A IPSS oferece várias valências como o Lar Nossa Senhora da Graça, a Unidade de Cuidados Continuados de Longa Duração e Manutenção, o Centro de Dia e o Serviço de Apoio Domiciliário. Ao todo a Misericórdia presta apoio diário a cerca de 250 utentes. Ao nível da oferta destacam-se ainda as Residências Assistidas destinadas a idosos com mais autonomia e a farmácia. Fundada em 1893 no antigo hospital da Santa Casa, situa-se hoje no edifício sede e os seus lucros são investidos em áreas mais deficitárias da Misericórdia.

Património
Entre o património da Misericórdia conta-se a Igreja de Nossa Senhora da Graça que é contemporânea da fundação da instituição. A intervenção a que foi sujeita preparou-a para receber um conjunto de “pinturas e imagens antigas” que estão na posse da Misericórdia. Pretende-se que a Igreja em conjunto com a Casa do Despacho, agora em obras, forme um núcleo museológico destinado aos tomarenses e turistas num projeto que tem o apoio da Câmara Municipal. “Este núcleo museológico é muito importante porque no fundo é a história da Misericórdia, é património da Misericórdia, mas é também a História de Tomar nos últimos 511 anos. Não se pode separar a Misericórdia da história da cidade, da história do concelho, nós fazemos parte ativa com memórias vivas e com um património que é visitável e de importância cultural”, afirma António Alexandre.

A propósito de património e da Festa dos Tabuleiros, também nesta tradição a Misericórdia tem um papel fundamental – “é a fiel depositária” das coroas e do Pendão do Espírito Santo da Cidade de Tomar durante os quatro anos que medeiam as festas. Esta decisão, como todas as outras relativas a uma festa que é do povo, coube à comunidade e é vista pelo Provedor como um sinal de “valorização” da instituição. É junto à sede da Misericórdia que têm início “todas as saídas de coroas”, o provedor da Santa Casa faz, por inerência, parte da comissão central da festa, e a Misericórdia participa ativamente na preparação e na própria celebração.
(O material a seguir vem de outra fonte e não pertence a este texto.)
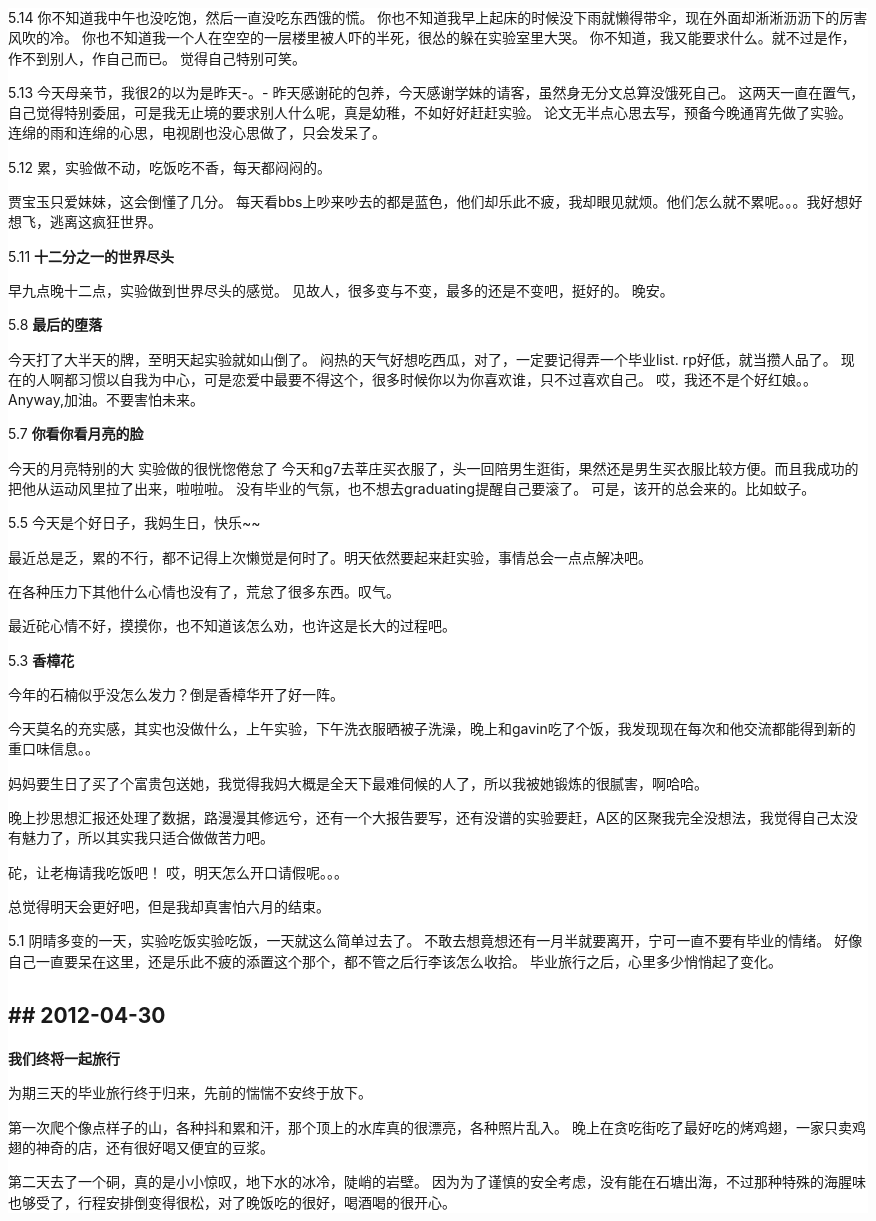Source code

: 
5.14  你不知道我中午也没吃饱，然后一直没吃东西饿的慌。 你也不知道我早上起床的时候没下雨就懒得带伞，现在外面却淅淅沥沥下的厉害风吹的冷。 你也不知道我一个人在空空的一层楼里被人吓的半死，很怂的躲在实验室里大哭。  你不知道，我又能要求什么。就不过是作，作不到别人，作自己而已。  觉得自己特别可笑。

5.13  今天母亲节，我很2的以为是昨天-。-  昨天感谢砣的包养，今天感谢学妹的请客，虽然身无分文总算没饿死自己。  这两天一直在置气，自己觉得特别委屈，可是我无止境的要求别人什么呢，真是幼稚，不如好好赶赶实验。  论文无半点心思去写，预备今晚通宵先做了实验。  连绵的雨和连绵的心思，电视剧也没心思做了，只会发呆了。

5.12  累，实验做不动，吃饭吃不香，每天都闷闷的。

贾宝玉只爱妹妹，这会倒懂了几分。
每天看bbs上吵来吵去的都是蓝色，他们却乐此不疲，我却眼见就烦。他们怎么就不累呢。。。我好想好想飞，逃离这疯狂世界。

5.11 **十二分之一的世界尽头** 

早九点晚十二点，实验做到世界尽头的感觉。  见故人，很多变与不变，最多的还是不变吧，挺好的。  晚安。



5.8  **最后的堕落**

今天打了大半天的牌，至明天起实验就如山倒了。  闷热的天气好想吃西瓜，对了，一定要记得弄一个毕业list.  rp好低，就当攒人品了。  现在的人啊都习惯以自我为中心，可是恋爱中最要不得这个，很多时候你以为你喜欢谁，只不过喜欢自己。  哎，我还不是个好红娘。。  Anyway,加油。不要害怕未来。

5.7  **你看你看月亮的脸**

今天的月亮特别的大   实验做的很恍惚倦怠了  今天和g7去莘庄买衣服了，头一回陪男生逛街，果然还是男生买衣服比较方便。而且我成功的把他从运动风里拉了出来，啦啦啦。  没有毕业的气氛，也不想去graduating提醒自己要滚了。  可是，该开的总会来的。比如蚊子。

5.5 今天是个好日子，我妈生日，快乐~~

最近总是乏，累的不行，都不记得上次懒觉是何时了。明天依然要起来赶实验，事情总会一点点解决吧。

在各种压力下其他什么心情也没有了，荒怠了很多东西。叹气。

最近砣心情不好，摸摸你，也不知道该怎么劝，也许这是长大的过程吧。

5.3 **香樟花**

今年的石楠似乎没怎么发力？倒是香樟华开了好一阵。  

今天莫名的充实感，其实也没做什么，上午实验，下午洗衣服晒被子洗澡，晚上和gavin吃了个饭，我发现现在每次和他交流都能得到新的重口味信息。。

妈妈要生日了买了个富贵包送她，我觉得我妈大概是全天下最难伺候的人了，所以我被她锻炼的很腻害，啊哈哈。  

晚上抄思想汇报还处理了数据，路漫漫其修远兮，还有一个大报告要写，还有没谱的实验要赶，A区的区聚我完全没想法，我觉得自己太没有魅力了，所以其实我只适合做做苦力吧。 

 砣，让老梅请我吃饭吧！  哎，明天怎么开口请假呢。。。 

 总觉得明天会更好吧，但是我却真害怕六月的结束。

5.1  阴晴多变的一天，实验吃饭实验吃饭，一天就这么简单过去了。  不敢去想竟想还有一月半就要离开，宁可一直不要有毕业的情绪。  好像自己一直要呆在这里，还是乐此不疲的添置这个那个，都不管之后行李该怎么收拾。  毕业旅行之后，心里多少悄悄起了变化。

## ## 2012-04-30

**我们终将一起旅行** 

为期三天的毕业旅行终于归来，先前的惴惴不安终于放下。  

第一次爬个像点样子的山，各种抖和累和汗，那个顶上的水库真的很漂亮，各种照片乱入。  晚上在贪吃街吃了最好吃的烤鸡翅，一家只卖鸡翅的神奇的店，还有很好喝又便宜的豆浆。  

第二天去了一个硐，真的是小小惊叹，地下水的冰冷，陡峭的岩壁。  因为为了谨慎的安全考虑，没有能在石塘出海，不过那种特殊的海腥味也够受了，行程安排倒变得很松，对了晚饭吃的很好，喝酒喝的很开心。  
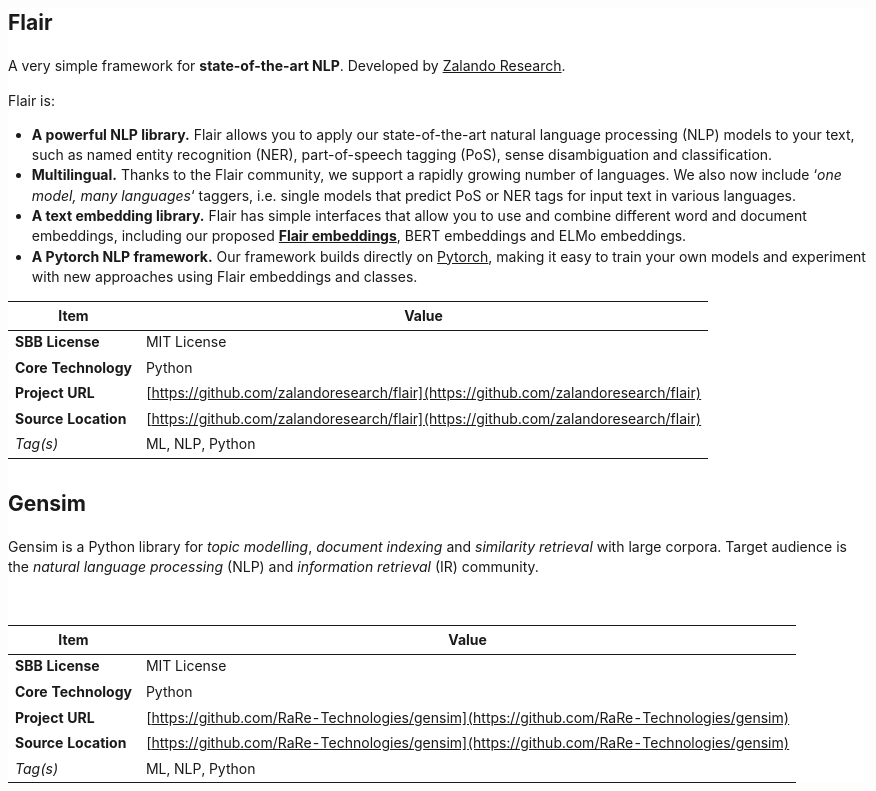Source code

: 
## Flair

<p>A very simple framework for <strong>state-of-the-art NLP</strong>. Developed by <a href="https://research.zalando.com/">Zalando Research</a>.</p>



<p>Flair is:</p>



<ul><li>
<strong>A powerful NLP library.</strong> Flair allows you to apply our state-of-the-art natural language processing (NLP)
models to your text, such as named entity recognition (NER), part-of-speech tagging (PoS),
sense disambiguation and classification.
</li><li>
<strong>Multilingual.</strong> Thanks to the Flair community, we support a rapidly growing number of languages. We also now include
&#8216;<em>one model, many languages</em>&#8216; taggers, i.e. single models that predict PoS or NER tags for input text in various languages.
</li><li>
<strong>A text embedding library.</strong> Flair has simple interfaces that allow you to use and combine different word and
document embeddings, including our proposed <strong><a href="https://drive.google.com/file/d/17yVpFA7MmXaQFTe-HDpZuqw9fJlmzg56/view?usp=sharing">Flair embeddings</a></strong>, BERT embeddings and ELMo embeddings.
</li><li>
<strong>A Pytorch NLP framework.</strong> Our framework builds directly on <a href="https://pytorch.org/">Pytorch</a>, making it easy to
train your own models and experiment with new approaches using Flair embeddings and classes.
</li></ul>



<p></p>

Item | Value 
----- | -----
**SBB License** | MIT License
**Core Technology** | Python
**Project URL** | [https://github.com/zalandoresearch/flair](https://github.com/zalandoresearch/flair)
**Source Location** | [https://github.com/zalandoresearch/flair](https://github.com/zalandoresearch/flair)
*Tag(s)* |ML, NLP, Python


## Gensim
<p>Gensim is a Python library for <em>topic modelling</em>, <em>document indexing</em> and <em>similarity retrieval</em> with large corpora. Target audience is the <em>natural language processing</em> (NLP) and <em>information retrieval</em> (IR) community.</p>
<p>&#160;</p>

Item | Value 
----- | -----
**SBB License** | MIT License
**Core Technology** | Python
**Project URL** | [https://github.com/RaRe-Technologies/gensim](https://github.com/RaRe-Technologies/gensim)
**Source Location** | [https://github.com/RaRe-Technologies/gensim](https://github.com/RaRe-Technologies/gensim)
*Tag(s)* |ML, NLP, Python
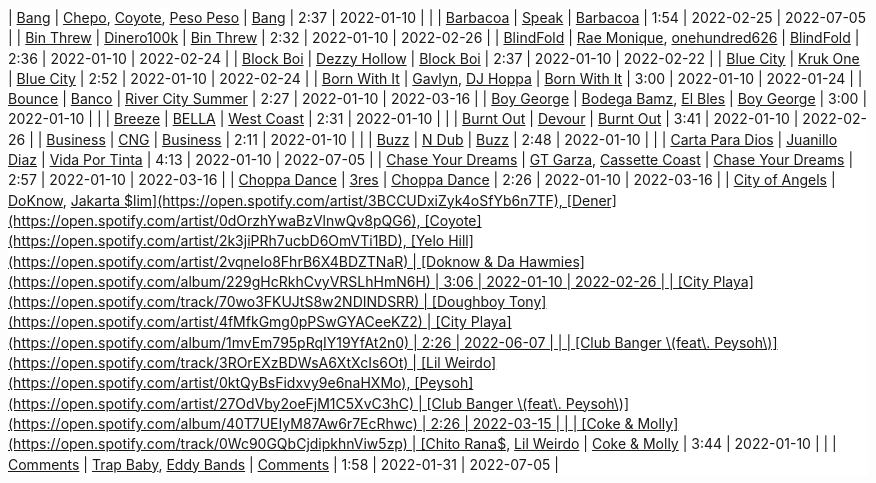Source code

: | [Bang](https://open.spotify.com/track/0WzLVl71WS4NKgZdNGwr5i) | [Chepo](https://open.spotify.com/artist/4vFox91m72aMkBPFGQYzHB), [Coyote](https://open.spotify.com/artist/2k3jiPRh7ucbD6OmVTi1BD), [Peso Peso](https://open.spotify.com/artist/4p3LCEBLJQyAxYedthAdTe) | [Bang](https://open.spotify.com/album/1HngEDkNBmQs4Pe5VR4K5I) | 2:37 | 2022-01-10 |  |
| [Barbacoa](https://open.spotify.com/track/0TPhatnTdEG2FVxFHqlEij) | [Speak](https://open.spotify.com/artist/6Ka6HfvQhsltXZAFT1bYbQ) | [Barbacoa](https://open.spotify.com/album/2ZbpPd2fO8QeEEfnQd6MzS) | 1:54 | 2022-02-25 | 2022-07-05 |
| [Bin Threw](https://open.spotify.com/track/73QUBGv20YsGagQumD60eR) | [Dinero100k](https://open.spotify.com/artist/6WtsXbuegegD3PBX47ZNXe) | [Bin Threw](https://open.spotify.com/album/2kMi2xo8mthWEWC5Qdc7Kc) | 2:32 | 2022-01-10 | 2022-02-26 |
| [BlindFold](https://open.spotify.com/track/2FizH73YYivMId1sPpyvJ0) | [Rae Monique](https://open.spotify.com/artist/6LRpfi0pNKC4otrnEBqpDF), [onehundred626](https://open.spotify.com/artist/5eEwJBs7hVjI9levQFzS73) | [BlindFold](https://open.spotify.com/album/6iWaffBCxKt0XDWNyOJyYz) | 2:36 | 2022-01-10 | 2022-02-24 |
| [Block Boi](https://open.spotify.com/track/6KuH8oGfAvxCPj11pvtR7p) | [Dezzy Hollow](https://open.spotify.com/artist/6YY8kfgPtpc49TxClWFKS0) | [Block Boi](https://open.spotify.com/album/4YtV0eANan4qLP8dZoVVIM) | 2:37 | 2022-01-10 | 2022-02-22 |
| [Blue City](https://open.spotify.com/track/21BaLYr8KW86xB82Hbk9y9) | [Kruk One](https://open.spotify.com/artist/5pEIEcrTR5g3ghn9TBX04H) | [Blue City](https://open.spotify.com/album/4FQWKKdsJPdPLuJeOTa83Q) | 2:52 | 2022-01-10 | 2022-02-24 |
| [Born With It](https://open.spotify.com/track/1dxSihlLO2uSolxuiMI94i) | [Gavlyn](https://open.spotify.com/artist/58ASRfojjs1J8bhyuUh1tI), [DJ Hoppa](https://open.spotify.com/artist/7zuoqJAXDtNaLzxxm4IShD) | [Born With It](https://open.spotify.com/album/4rdbGF4Mmp1uYFo7BWV4Sn) | 3:00 | 2022-01-10 | 2022-01-24 |
| [Bounce](https://open.spotify.com/track/2tWnM7aAYTNNGMYm2FMUI4) | [Banco](https://open.spotify.com/artist/4s3w6Gc8ef726qTt7iEMCX) | [River City Summer](https://open.spotify.com/album/5ExcUsztUfeDCxD4Ya5bvp) | 2:27 | 2022-01-10 | 2022-03-16 |
| [Boy George](https://open.spotify.com/track/4fgQ6iLebKXIkCJM90qg0F) | [Bodega Bamz](https://open.spotify.com/artist/6tIgdyPfc6RVQJKCDd9ep9), [El Bles](https://open.spotify.com/artist/13jGZidP6rRBpqAQUTZLhL) | [Boy George](https://open.spotify.com/album/1KZwaUkErd9SjHRk5g1YHq) | 3:00 | 2022-01-10 |  |
| [Breeze](https://open.spotify.com/track/4AN8pvSD3HgwqydO8xAyrU) | [BELLA](https://open.spotify.com/artist/7DmOVfbnFeAOA3Fujc3Toe) | [West Coast](https://open.spotify.com/album/7DKCyo6tF5srXozTAL8C0z) | 2:31 | 2022-01-10 |  |
| [Burnt Out](https://open.spotify.com/track/5Gq3Gyl7EnSZ36rRsl61PX) | [Devour](https://open.spotify.com/artist/1rC6V966tijfNzIIIfATvG) | [Burnt Out](https://open.spotify.com/album/6ydurOZvMy7EAwCGVSGtGs) | 3:41 | 2022-01-10 | 2022-02-26 |
| [Business](https://open.spotify.com/track/19jjMLKWsMToP26n5DZO45) | [CNG](https://open.spotify.com/artist/4zYi7nhOqLxJ9u2YE8Ysca) | [Business](https://open.spotify.com/album/3dqpUnvUkce6byO27lPrqc) | 2:11 | 2022-01-10 |  |
| [Buzz](https://open.spotify.com/track/6vDAKhpTeRBX07ZOoWC3Gb) | [N Dub](https://open.spotify.com/artist/4K9ETzKnRQBpMTSZ9t7fWO) | [Buzz](https://open.spotify.com/album/7bWKXB8II0pn3lnP3TGL4V) | 2:48 | 2022-01-10 |  |
| [Carta Para Dios](https://open.spotify.com/track/4Cu0FaKXRzg5elkpncWGaS) | [Juanillo Diaz](https://open.spotify.com/artist/43QAcxJuLK8pBo8yKn2Vgz) | [Vida Por Tinta](https://open.spotify.com/album/3dakaQnFPuHDiCzne70gEQ) | 4:13 | 2022-01-10 | 2022-07-05 |
| [Chase Your Dreams](https://open.spotify.com/track/5vvCV9a2RiKo0Wg0VhCif8) | [GT Garza](https://open.spotify.com/artist/7tycJ8FDKH2GES20CnUa4D), [Cassette Coast](https://open.spotify.com/artist/6mobFgdJbchhnvTSmmmGN4) | [Chase Your Dreams](https://open.spotify.com/album/076lpXvWBAoaFEAXZIhSyK) | 2:57 | 2022-01-10 | 2022-03-16 |
| [Choppa Dance](https://open.spotify.com/track/66kTzaIV240dobC7qDapPu) | [3res](https://open.spotify.com/artist/34PcmRe3AF0bKQk2SHFkjw) | [Choppa Dance](https://open.spotify.com/album/27qBQcm5fP3k1NyDV8PuIl) | 2:26 | 2022-01-10 | 2022-03-16 |
| [City of Angels](https://open.spotify.com/track/4XySjQqanD3bo8I0QDympZ) | [DoKnow](https://open.spotify.com/artist/7MfHOPHdk1wyDTvpcHpcMv), [Jakarta $lim](https://open.spotify.com/artist/3BCCUDxiZyk4oSfYb6n7TF), [Dener](https://open.spotify.com/artist/0dOrzhYwaBzVlnwQv8pQG6), [Coyote](https://open.spotify.com/artist/2k3jiPRh7ucbD6OmVTi1BD), [Yelo Hill](https://open.spotify.com/artist/2vqneIo8FhrB6X4BDZTNaR) | [Doknow & Da Hawmies](https://open.spotify.com/album/229gHcRkhCvyVRSLhHmN6H) | 3:06 | 2022-01-10 | 2022-02-26 |
| [City Playa](https://open.spotify.com/track/70wo3FKUJtS8w2NDINDSRR) | [Doughboy Tony](https://open.spotify.com/artist/4fMfkGmg0pPSwGYACeeKZ2) | [City Playa](https://open.spotify.com/album/1mvEm795pRqIY19YfAt2n0) | 2:26 | 2022-06-07 |  |
| [Club Banger \(feat\. Peysoh\)](https://open.spotify.com/track/3ROrEXzBDWsA6XtXcIs6Ot) | [Lil Weirdo](https://open.spotify.com/artist/0ktQyBsFidxvy9e6naHXMo), [Peysoh](https://open.spotify.com/artist/27OdVby2oeFjM1C5XvC3hC) | [Club Banger \(feat\. Peysoh\)](https://open.spotify.com/album/40T7UEIyM87Aw6r7EcRhwc) | 2:26 | 2022-03-15 |  |
| [Coke & Molly](https://open.spotify.com/track/0Wc90GQbCjdipkhnViw5zp) | [Chito Rana$](https://open.spotify.com/artist/7GZ4lesJqy9GNDhGORezoz), [Lil Weirdo](https://open.spotify.com/artist/0ktQyBsFidxvy9e6naHXMo) | [Coke & Molly](https://open.spotify.com/album/4sgIhUypcPiDSeKOB2W3l0) | 3:44 | 2022-01-10 |  |
| [Comments](https://open.spotify.com/track/1zGKorpWn3tLAVkl8DlxNs) | [Trap Baby](https://open.spotify.com/artist/0WCPeSs3xF97qN4rUFZrBZ), [Eddy Bands](https://open.spotify.com/artist/1DKsbpdYjzDWew1ZCSTtUj) | [Comments](https://open.spotify.com/album/4fmnaHAf2qPRVduaNQssnX) | 1:58 | 2022-01-31 | 2022-07-05 |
António Alexandre é naturalmente defensor da elevação da Festa dos Tabuleiros a Património Nacional, a primeira etapa para que se possa candidatar a Património Mundial. E vai mais longe dizendo que “Tomar devia ser reconhecida como o centro da portugalidade” dada a sua importância estratégica, por exemplo, ao nível dos Descobrimentos. O conjunto arquitetónico do castelo e do Convento de Cristo é considerado o sítio mais importante de história templária do mundo – o próprio Infante D. Henrique foi grão-mestre da Ordem de Cristo e durante mais de uma década viveu em Tomar onde planeou os Descobrimentos. “A importância que, ao tempo, Tomar e a Misericórdia tinham, é muito superior àquilo que é o conhecimento de hoje das gerações não só de tomarenses mas sobretudo das pessoas do mundo que gostam de conhecer a História”, conclui António Alexandre.